Just this week, I drove down the same two-lane road where Luke’s accident happened. It’s a mile from our house. To avoid it, I’d have to go 30 minutes out of my way every day. So that road has become… normal. As strange as it sounds, I’ve gotten used to passing the tree he hit—still laying on its side.
But on this particular day, I crested the hill—the same one we ran down to reach him—and I saw flashing lights again. Crews were clearing a fallen tree. That’s all it was. But my body didn’t know that.
In an instant, I was back there. Panic in my throat. Chapman’s feet slapping the pavement. The air too thick to breathe.

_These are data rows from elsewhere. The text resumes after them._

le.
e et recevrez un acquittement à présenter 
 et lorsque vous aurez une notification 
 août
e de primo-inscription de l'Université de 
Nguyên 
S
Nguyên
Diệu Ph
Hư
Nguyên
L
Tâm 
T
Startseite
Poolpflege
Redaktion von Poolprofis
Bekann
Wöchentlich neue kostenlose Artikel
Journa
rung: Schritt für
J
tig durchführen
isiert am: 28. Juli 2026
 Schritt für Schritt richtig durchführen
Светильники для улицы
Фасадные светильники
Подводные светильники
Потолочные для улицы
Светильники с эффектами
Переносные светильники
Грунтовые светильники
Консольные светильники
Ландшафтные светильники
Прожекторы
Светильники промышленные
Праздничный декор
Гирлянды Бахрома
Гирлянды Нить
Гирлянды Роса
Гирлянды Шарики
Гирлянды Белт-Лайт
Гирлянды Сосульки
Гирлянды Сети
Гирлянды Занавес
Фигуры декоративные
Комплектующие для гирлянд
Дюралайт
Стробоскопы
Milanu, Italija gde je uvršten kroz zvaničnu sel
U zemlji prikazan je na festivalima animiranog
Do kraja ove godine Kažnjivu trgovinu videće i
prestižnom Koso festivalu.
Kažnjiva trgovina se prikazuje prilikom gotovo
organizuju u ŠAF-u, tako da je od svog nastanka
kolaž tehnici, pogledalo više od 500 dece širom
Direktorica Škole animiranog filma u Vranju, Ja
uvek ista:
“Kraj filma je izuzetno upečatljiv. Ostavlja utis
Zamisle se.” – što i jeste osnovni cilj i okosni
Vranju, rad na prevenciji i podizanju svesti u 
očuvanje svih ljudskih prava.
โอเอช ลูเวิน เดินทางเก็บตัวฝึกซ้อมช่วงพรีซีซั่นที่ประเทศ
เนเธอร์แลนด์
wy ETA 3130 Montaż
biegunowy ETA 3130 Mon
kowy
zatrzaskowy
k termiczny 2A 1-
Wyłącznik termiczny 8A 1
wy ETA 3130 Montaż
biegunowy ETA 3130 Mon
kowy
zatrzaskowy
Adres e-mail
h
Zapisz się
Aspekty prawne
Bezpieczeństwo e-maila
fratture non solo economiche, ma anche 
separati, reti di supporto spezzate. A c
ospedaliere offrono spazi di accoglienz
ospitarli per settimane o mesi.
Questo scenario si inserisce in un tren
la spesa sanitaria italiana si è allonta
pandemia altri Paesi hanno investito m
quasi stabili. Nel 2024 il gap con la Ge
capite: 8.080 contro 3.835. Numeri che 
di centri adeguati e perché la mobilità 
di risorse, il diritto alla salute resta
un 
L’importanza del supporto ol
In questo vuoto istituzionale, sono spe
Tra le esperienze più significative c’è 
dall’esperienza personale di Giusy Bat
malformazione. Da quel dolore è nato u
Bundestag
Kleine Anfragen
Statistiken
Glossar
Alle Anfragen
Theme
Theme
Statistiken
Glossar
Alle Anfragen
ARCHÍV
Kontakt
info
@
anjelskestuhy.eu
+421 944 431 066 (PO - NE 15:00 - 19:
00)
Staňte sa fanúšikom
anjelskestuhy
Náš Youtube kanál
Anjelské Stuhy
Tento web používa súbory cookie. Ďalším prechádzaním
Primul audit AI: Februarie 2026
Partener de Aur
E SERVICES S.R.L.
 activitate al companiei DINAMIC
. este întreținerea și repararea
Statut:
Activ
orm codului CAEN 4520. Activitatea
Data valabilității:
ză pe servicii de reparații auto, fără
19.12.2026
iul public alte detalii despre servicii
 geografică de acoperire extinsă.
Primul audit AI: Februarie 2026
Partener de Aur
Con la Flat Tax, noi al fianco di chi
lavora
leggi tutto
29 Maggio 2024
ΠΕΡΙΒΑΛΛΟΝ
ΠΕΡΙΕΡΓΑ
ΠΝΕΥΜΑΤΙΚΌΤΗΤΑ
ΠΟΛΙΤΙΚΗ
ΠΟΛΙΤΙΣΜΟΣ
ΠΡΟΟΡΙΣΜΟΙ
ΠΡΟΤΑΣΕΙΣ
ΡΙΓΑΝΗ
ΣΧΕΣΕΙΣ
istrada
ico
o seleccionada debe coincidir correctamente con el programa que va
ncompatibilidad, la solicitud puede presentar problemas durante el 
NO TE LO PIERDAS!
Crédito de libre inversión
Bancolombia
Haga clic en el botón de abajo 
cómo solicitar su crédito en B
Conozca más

And here I am, five days later, still thinking about it.
Ten months. It sounds like a long time. But it still feels like yesterday.
Some days, I carry the weight of it all like an invisible boulder strapped to my back. My patience wears thin. My empathy runs dry. I toss and turn at night, haunted by what-ifs and worst-case scenarios. Waiting for the other shoe to drop.

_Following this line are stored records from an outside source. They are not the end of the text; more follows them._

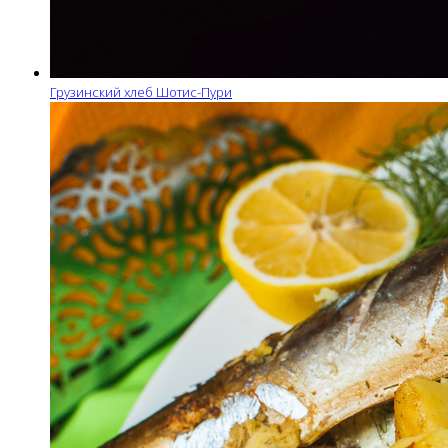
Грузинский хлеб Шотис-Пури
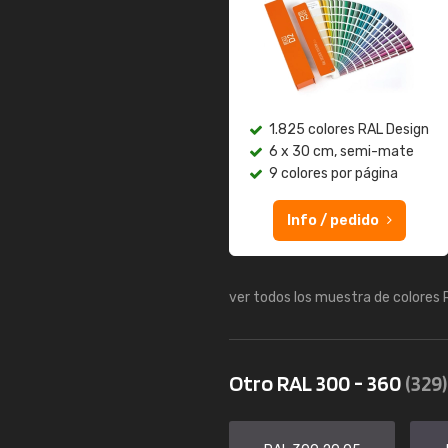
1.825 colores RAL Design
6 x 30 cm, semi-mate
9 colores por página
Info / pedido
ver todos los muestra de colores
Otro RAL 300 - 360
(329)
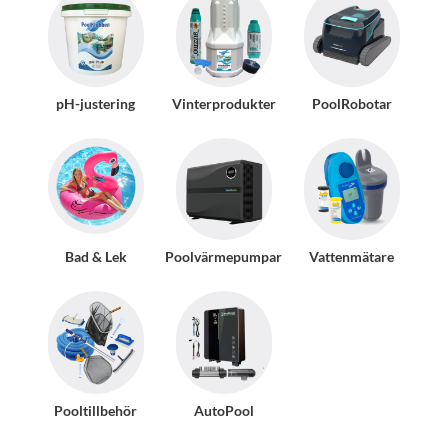
pH-justering
Vinterprodukter
PoolRobotar
Bad & Lek
Poolvärmepumpar
Vattenmätare
Pooltillbehör
AutoPool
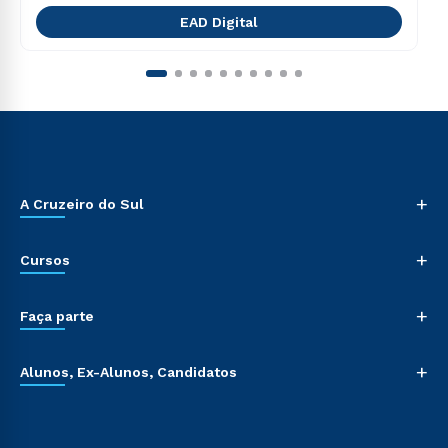
EAD Digital
+
A Cruzeiro do Sul
+
Cursos
+
Faça parte
+
Alunos, Ex-Alunos, Candidatos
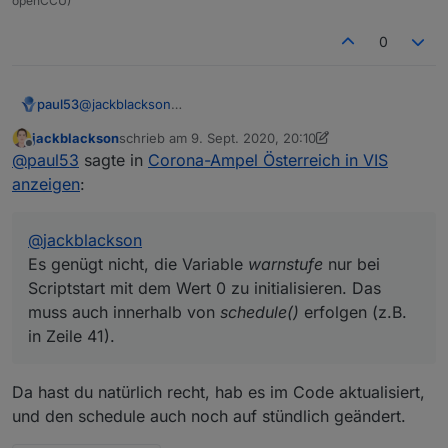
openCCU)
             warngebiet = suchwertBezirk
        }
createState(directory  + '.warnstufe', {

0
if
 (warnstufe == 
0
){
    name: 'Corona Warnstufe',

//Loop und suche nach Bundesland
    read: true, 

    write: true, 

for
(
let
 i = 
0
; i < arr.
length
; i++) 
paul53
@
jackblackson
    type: "number", 

if
(arr[i].
name
 == suchwertBundes
Es genügt nicht, die Variable
warnstufe
nur bei
    def: 0

//log(' Warnstufe für ' + su
jackblackson
schrieb am
9. Sept. 2020, 20:10
Scriptstart mit dem Wert 0 zu initialisieren. Das muss
zuletzt editiert von jackblackson
9. Sept. 2020, 22:15
});

Offline
                    warnstufe = 
Number
(arr[i].
wa
@
paul53
sagte in
Corona-Ampel Österreich in VIS
auch innerhalb von
schedule()
erfolgen (z.B. in Zeile
                    warngebiet = suchwertBundesl
41).
anzeigen
:
createState(directory  + '.warngebiet', {

               }
    name: 'Corona Warngebiet',

    read: true, 

@
jackblackson
            }
    write: true, 

        }
Es genügt nicht, die Variable
warnstufe
nur bei
    type: "string", 

    def: ""

if
 (warnstufe == 
0
){
Scriptstart mit dem Wert 0 zu initialisieren. Das
});

log
(
'Keine Warnung für '
 + suchwertB
muss auch innerhalb von
schedule()
erfolgen (z.B.
        }
in Zeile 41).
createState(directory  + '.warnfarbe', {

saveData
()
    name: 'Corona Warnfarbe',

    read: true, 

    });
Da hast du natürlich recht, hab es im Code aktualisiert,
    write: true, 

und den schedule auch noch auf stündlich geändert.
    type: "string", 

});
    def: ""
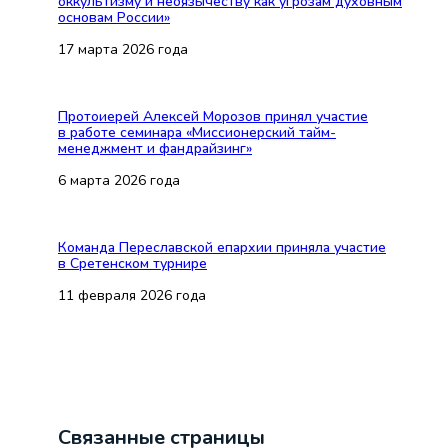
оккультизму и неоязычеству как угрозам духовным
основам России»
17 марта 2026 года
Протоиерей Алексей Морозов принял участие
в работе семинара «Миссионерский тайм-
менеджмент и фандрайзинг»
6 марта 2026 года
Команда Переславской епархии приняла участие
в Сретенском турнире
11 февраля 2026 года
Связанные страницы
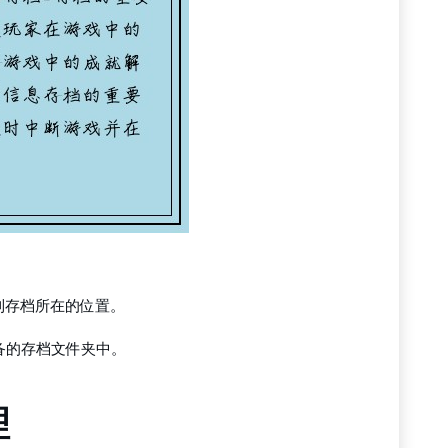
到存档所在的位置。
备的存档文件夹中。
理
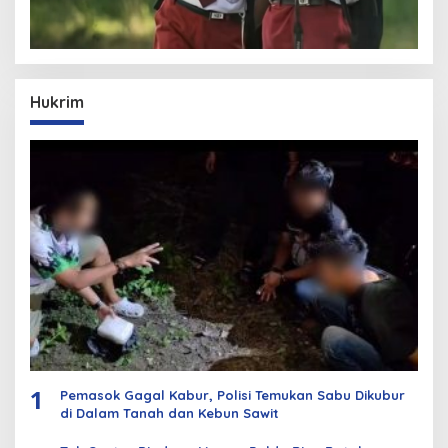
Hukrim
1
Pemasok Gagal Kabur, Polisi Temukan Sabu Dikubur
di Dalam Tanah dan Kebun Sawit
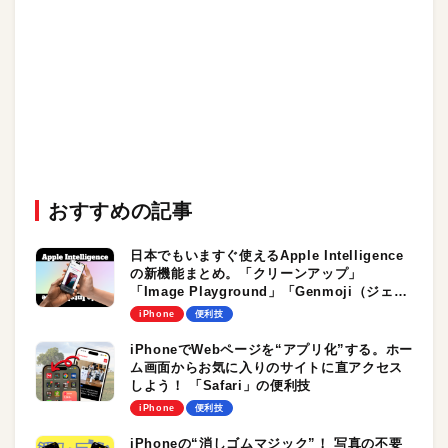
おすすめの記事
日本でもいますぐ使えるApple Intelligence
の新機能まとめ。「クリーンアップ」
「Image Playground」「Genmoji（ジェン
文字）」。iPhoneで最新AI機能を試してみよ
iPhone
便利技
う！
iPhoneでWebページを“アプリ化”する。ホー
ム画面からお気に入りのサイトに直アクセス
しよう！ 「Safari」の便利技
iPhone
便利技
iPhoneの“消しゴムマジック”！ 写真の不要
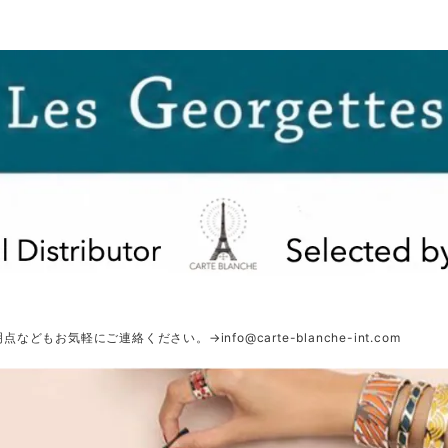
明点などもお気軽にご連絡ください。→
info@carte-blanche-int.com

I know this is part of the healing. I know I’m still recovering.
I just thought I’d be farther along by now.
But healing isn’t linear. It isn’t tidy.
It’s messy and tender and often painfully slow.
It looks like releasing expectations. Accepting what is. Riding the waves. Showing up anyway.
I don’t know what healing is supposed to look like after something like this. But I know I’m learning to breathe through the moments I used to hold my breath. To let the tears come. To speak the story out loud. And to trust that in doing so, I’m making space for others to do the same.
So if you ever find yourself holding your breath at the top of a hill, bracing for impact from something that isn’t even there anymore—just know you’re not alone. Healing is not about getting over it. It’s about learning to live with it. And maybe, just maybe, to keep walking anyway.
Shine on,
A Prayer for the Hurt and the Healing
Merciful God, steady refuge for the weary:
Be near to those of us still learning how to carry what we’ve lived through. Let your peace settle in the places where panic rises. Let your light break through the memories that still haunt us.
Remind us that healing is not a race but a return—again and again—to your presence.
Strengthen our hearts for the journey ahead, and anchor us in your unfailing love.
Through Jesus Christ our Lord. Amen.